The Army Tank-Automotive Research, Development and Engineering Center (TARDEC)–the nation’s laboratory for advanced military automotive technology–Oct. 2 awarded iRobot a $3.75 million research and development contract that will result in the delivery of two iRobot Warriors.
There were no Warriors to be seen at the iRobot display at AUSA because the prototypes are in high-tempo development, Dyer said.
“We believe it’s important to an emerging requirement,” Dyer said. “A great job for the warrior to be able to tote your stuff is an important role.” For logistics at the squad level, Warrior would become another squad member. Warrior is designed to travel as fast as 12 miles an hour, able to keep up with troops on the move.
The platform would also be valuable for the Navy in areas such as the dangerous work of firefighting on a flight deck.
Warrior is able to work in all weather, can travel rough terrain, climb stairs with full mobility and has an advanced digital architecture and a platform that can support up to 150-pound payloads.
iRobot now has three basic chassis: Warrior, the PackBot weighing in at about 50 pounds, and the SUGV, which weighs less than 30 pounds.
“Our secret to success, I believe, is the digital platform we use,” Dyer said. Ethernet interfaces give the capability to employ a variety of sensors. “The digital capability means our robots are like strike fighters–the F-18, F-16, JSF–what it does depends on how you outload it–for jamming, close air support of fighter missions.
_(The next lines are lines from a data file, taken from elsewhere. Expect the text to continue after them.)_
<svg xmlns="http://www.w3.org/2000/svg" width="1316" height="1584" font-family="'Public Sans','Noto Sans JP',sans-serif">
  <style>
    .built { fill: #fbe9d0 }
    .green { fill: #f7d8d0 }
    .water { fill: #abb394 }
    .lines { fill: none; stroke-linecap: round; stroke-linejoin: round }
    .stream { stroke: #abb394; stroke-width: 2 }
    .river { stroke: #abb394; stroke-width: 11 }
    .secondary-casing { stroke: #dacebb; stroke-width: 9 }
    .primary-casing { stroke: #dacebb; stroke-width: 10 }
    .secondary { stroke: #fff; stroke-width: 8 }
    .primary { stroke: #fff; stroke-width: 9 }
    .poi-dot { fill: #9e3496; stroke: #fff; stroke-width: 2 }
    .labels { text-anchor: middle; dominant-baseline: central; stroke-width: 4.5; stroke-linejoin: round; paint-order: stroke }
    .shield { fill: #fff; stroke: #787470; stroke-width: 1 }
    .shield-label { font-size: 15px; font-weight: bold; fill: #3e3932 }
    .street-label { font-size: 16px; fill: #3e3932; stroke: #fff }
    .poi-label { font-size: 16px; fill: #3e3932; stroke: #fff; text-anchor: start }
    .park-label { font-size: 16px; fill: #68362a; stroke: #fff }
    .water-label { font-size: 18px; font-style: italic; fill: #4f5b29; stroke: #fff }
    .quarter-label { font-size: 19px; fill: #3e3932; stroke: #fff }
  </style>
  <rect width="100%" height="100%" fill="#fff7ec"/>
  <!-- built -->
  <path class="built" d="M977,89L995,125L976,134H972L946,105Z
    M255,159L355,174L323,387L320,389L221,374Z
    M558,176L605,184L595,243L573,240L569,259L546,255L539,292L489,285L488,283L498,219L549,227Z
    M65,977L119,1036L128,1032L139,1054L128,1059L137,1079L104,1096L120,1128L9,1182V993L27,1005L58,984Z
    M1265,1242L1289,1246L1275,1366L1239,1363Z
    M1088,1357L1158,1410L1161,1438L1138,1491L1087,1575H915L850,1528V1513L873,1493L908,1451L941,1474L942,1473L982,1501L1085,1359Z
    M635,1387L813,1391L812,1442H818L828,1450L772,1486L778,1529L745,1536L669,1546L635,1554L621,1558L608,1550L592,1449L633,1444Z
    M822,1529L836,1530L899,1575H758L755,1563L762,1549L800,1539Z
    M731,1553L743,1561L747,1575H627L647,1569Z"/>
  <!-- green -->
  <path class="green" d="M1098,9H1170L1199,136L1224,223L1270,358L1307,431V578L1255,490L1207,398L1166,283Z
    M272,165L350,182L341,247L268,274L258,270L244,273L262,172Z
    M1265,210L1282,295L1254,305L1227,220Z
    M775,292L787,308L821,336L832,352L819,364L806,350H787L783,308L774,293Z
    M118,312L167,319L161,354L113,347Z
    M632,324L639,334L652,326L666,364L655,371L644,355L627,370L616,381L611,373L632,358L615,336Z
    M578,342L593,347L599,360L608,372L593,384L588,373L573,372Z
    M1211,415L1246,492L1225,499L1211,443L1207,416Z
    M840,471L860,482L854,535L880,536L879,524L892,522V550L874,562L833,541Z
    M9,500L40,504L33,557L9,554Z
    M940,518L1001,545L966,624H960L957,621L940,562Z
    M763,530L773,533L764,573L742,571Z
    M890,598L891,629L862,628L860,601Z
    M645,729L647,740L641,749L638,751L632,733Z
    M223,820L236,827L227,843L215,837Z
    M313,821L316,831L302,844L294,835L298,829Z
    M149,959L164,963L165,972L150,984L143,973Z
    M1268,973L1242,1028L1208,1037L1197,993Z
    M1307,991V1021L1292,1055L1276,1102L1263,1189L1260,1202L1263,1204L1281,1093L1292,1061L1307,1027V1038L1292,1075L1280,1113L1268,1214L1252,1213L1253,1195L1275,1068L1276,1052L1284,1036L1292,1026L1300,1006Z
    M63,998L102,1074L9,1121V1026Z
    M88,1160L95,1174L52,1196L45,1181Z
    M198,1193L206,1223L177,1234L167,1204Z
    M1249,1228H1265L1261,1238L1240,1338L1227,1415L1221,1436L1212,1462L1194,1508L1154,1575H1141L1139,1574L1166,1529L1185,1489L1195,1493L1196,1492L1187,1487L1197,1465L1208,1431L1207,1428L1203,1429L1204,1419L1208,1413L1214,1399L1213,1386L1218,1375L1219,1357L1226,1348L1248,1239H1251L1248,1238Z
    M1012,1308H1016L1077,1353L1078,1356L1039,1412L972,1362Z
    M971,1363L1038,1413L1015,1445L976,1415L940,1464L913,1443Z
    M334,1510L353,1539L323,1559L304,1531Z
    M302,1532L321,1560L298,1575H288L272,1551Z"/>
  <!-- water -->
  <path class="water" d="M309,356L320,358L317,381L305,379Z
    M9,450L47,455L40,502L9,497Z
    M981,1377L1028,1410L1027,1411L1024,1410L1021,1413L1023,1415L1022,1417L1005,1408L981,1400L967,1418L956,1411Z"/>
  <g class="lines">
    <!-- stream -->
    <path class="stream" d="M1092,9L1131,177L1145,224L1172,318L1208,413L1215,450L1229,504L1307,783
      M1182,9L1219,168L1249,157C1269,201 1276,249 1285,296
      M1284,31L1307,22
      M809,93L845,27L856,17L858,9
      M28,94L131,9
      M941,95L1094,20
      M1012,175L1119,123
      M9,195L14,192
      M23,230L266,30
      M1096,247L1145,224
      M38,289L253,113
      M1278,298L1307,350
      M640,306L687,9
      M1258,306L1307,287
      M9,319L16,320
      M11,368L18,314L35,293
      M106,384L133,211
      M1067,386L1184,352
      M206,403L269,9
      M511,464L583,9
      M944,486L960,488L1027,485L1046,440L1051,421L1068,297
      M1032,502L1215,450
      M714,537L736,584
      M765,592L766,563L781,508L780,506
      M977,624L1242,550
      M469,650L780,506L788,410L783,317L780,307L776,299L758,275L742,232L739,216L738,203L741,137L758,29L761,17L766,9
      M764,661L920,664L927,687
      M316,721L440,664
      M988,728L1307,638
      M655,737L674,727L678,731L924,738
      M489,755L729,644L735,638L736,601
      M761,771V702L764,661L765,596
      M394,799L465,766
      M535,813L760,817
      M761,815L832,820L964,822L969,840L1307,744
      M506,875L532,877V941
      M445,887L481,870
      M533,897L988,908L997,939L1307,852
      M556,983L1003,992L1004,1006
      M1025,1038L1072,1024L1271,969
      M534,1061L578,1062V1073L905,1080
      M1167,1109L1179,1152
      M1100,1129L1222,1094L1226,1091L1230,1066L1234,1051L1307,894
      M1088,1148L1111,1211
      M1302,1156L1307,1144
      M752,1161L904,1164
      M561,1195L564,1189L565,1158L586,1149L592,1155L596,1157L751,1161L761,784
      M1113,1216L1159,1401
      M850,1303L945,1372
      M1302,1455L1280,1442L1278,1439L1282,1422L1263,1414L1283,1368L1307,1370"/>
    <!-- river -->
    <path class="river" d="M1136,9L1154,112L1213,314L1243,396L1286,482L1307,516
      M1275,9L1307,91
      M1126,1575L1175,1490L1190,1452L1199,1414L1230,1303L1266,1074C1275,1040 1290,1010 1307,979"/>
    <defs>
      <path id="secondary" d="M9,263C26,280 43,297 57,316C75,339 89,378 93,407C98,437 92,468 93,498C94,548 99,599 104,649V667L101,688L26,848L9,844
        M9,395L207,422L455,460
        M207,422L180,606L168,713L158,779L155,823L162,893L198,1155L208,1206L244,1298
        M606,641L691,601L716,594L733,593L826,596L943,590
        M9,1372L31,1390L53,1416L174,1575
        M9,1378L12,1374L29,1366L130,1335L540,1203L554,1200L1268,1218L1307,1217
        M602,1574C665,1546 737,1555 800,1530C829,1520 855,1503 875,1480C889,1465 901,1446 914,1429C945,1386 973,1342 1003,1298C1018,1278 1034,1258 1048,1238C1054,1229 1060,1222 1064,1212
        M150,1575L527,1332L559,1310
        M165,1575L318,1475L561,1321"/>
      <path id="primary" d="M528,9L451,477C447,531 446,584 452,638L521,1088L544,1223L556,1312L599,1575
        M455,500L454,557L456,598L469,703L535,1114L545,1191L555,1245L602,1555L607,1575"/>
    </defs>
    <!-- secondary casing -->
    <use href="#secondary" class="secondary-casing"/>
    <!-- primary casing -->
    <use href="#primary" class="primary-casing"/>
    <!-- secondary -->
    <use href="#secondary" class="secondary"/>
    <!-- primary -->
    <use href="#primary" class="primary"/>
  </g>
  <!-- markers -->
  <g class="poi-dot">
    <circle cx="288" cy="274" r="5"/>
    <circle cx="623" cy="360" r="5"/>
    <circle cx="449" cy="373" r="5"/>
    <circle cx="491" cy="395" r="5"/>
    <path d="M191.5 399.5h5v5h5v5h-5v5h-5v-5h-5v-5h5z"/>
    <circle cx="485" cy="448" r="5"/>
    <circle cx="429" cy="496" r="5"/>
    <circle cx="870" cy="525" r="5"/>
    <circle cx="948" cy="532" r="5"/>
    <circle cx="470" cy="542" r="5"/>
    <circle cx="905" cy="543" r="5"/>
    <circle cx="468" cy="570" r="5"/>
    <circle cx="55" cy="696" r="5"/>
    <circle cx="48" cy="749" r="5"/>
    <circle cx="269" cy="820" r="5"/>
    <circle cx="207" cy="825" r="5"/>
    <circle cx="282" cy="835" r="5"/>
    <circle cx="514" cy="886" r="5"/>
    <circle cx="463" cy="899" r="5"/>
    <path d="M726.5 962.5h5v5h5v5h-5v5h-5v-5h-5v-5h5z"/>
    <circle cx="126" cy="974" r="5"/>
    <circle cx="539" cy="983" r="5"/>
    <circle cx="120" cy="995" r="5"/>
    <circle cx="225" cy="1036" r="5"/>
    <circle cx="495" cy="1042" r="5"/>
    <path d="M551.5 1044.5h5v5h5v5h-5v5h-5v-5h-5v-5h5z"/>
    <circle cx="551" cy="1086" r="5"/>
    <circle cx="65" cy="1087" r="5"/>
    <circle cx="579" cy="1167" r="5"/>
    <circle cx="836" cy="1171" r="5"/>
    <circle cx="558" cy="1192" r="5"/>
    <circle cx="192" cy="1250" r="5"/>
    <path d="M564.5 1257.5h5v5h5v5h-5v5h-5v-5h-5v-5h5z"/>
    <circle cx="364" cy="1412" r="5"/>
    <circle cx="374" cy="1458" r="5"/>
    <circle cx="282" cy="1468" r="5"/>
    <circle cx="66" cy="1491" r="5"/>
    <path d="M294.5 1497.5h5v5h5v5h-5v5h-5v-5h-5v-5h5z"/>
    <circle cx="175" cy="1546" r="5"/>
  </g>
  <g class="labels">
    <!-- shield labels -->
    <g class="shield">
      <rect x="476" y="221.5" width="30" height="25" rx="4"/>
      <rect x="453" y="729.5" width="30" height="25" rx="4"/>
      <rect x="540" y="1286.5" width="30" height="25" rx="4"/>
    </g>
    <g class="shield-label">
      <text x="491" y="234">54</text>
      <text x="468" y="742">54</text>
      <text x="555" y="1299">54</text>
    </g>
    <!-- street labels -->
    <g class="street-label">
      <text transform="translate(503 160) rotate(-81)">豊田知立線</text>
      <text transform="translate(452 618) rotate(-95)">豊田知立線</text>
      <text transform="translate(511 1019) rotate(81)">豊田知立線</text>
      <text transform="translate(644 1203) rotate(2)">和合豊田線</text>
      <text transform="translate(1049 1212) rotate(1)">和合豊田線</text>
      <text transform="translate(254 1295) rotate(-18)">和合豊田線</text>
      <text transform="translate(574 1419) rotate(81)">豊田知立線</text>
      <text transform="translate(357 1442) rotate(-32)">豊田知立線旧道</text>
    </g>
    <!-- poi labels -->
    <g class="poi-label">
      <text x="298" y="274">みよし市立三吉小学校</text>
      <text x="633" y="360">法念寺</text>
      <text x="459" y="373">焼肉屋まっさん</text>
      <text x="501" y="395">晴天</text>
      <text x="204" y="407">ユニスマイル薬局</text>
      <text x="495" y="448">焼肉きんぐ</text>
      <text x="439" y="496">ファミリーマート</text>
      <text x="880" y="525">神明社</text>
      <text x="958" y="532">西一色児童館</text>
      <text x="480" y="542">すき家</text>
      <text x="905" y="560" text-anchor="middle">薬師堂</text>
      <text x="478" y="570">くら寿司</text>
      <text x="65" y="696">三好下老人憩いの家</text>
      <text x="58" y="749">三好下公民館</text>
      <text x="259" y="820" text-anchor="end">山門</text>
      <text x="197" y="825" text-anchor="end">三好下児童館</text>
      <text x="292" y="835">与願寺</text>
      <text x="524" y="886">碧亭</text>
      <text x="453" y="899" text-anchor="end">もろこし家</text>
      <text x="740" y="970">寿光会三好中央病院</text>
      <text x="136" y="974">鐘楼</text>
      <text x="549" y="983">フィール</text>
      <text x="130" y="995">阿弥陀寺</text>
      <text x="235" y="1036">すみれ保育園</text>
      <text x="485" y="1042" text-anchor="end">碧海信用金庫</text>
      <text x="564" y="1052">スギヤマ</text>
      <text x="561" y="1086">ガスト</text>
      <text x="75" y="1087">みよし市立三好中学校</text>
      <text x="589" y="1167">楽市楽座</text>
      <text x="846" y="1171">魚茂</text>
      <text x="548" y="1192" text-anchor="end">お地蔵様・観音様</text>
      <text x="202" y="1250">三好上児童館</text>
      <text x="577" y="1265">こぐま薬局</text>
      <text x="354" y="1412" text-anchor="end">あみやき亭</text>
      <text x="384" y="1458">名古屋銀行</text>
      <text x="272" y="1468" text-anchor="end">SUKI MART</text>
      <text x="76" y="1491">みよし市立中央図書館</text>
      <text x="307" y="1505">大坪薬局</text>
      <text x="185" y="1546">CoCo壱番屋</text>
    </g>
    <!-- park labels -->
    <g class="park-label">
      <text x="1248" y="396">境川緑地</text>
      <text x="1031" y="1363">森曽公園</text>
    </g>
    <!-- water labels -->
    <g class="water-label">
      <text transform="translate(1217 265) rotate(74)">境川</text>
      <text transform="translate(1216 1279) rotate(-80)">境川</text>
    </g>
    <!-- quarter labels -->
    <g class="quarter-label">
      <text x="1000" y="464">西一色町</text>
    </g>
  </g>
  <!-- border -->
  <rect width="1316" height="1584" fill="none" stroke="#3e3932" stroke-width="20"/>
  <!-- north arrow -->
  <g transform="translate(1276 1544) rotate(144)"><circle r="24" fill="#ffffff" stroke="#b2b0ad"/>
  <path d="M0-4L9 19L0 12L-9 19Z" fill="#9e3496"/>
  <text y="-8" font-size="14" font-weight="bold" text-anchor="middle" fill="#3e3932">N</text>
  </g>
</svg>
The digital capability gives the robots flexibility and capability.”
The robot platform with a CBRNE payload today can conduct explosive ordnance detection or route clearance tomorrow with different payloads. iRobot does not build the payloads. It searches out the best of industry for the particular customer need.
The iRobot design philosophy looks at the total life cycle, building reliability into the platform to reduce things such as spares buys, thus reducing life cycle costs over the long-term.
“iRobot wants to build the platform and be the robotic systems engineer,” Dyer said. Thus, once the customer buys the basic unit, it can be updated over time, and the company manages processing upgrades, power, memory and cooling, and facilitating shopping the market for the best payload sensors.
A little over four years ago, iRobot was producing six robots a month, “handbuilt by Phd.’s,” Dyer said. “Last month, we delivered 155 robots.”
The company is also moving into the maritime realm with unmanned, underwater vehicles, the Seaglider and Ranger, for oceanographic or military missions.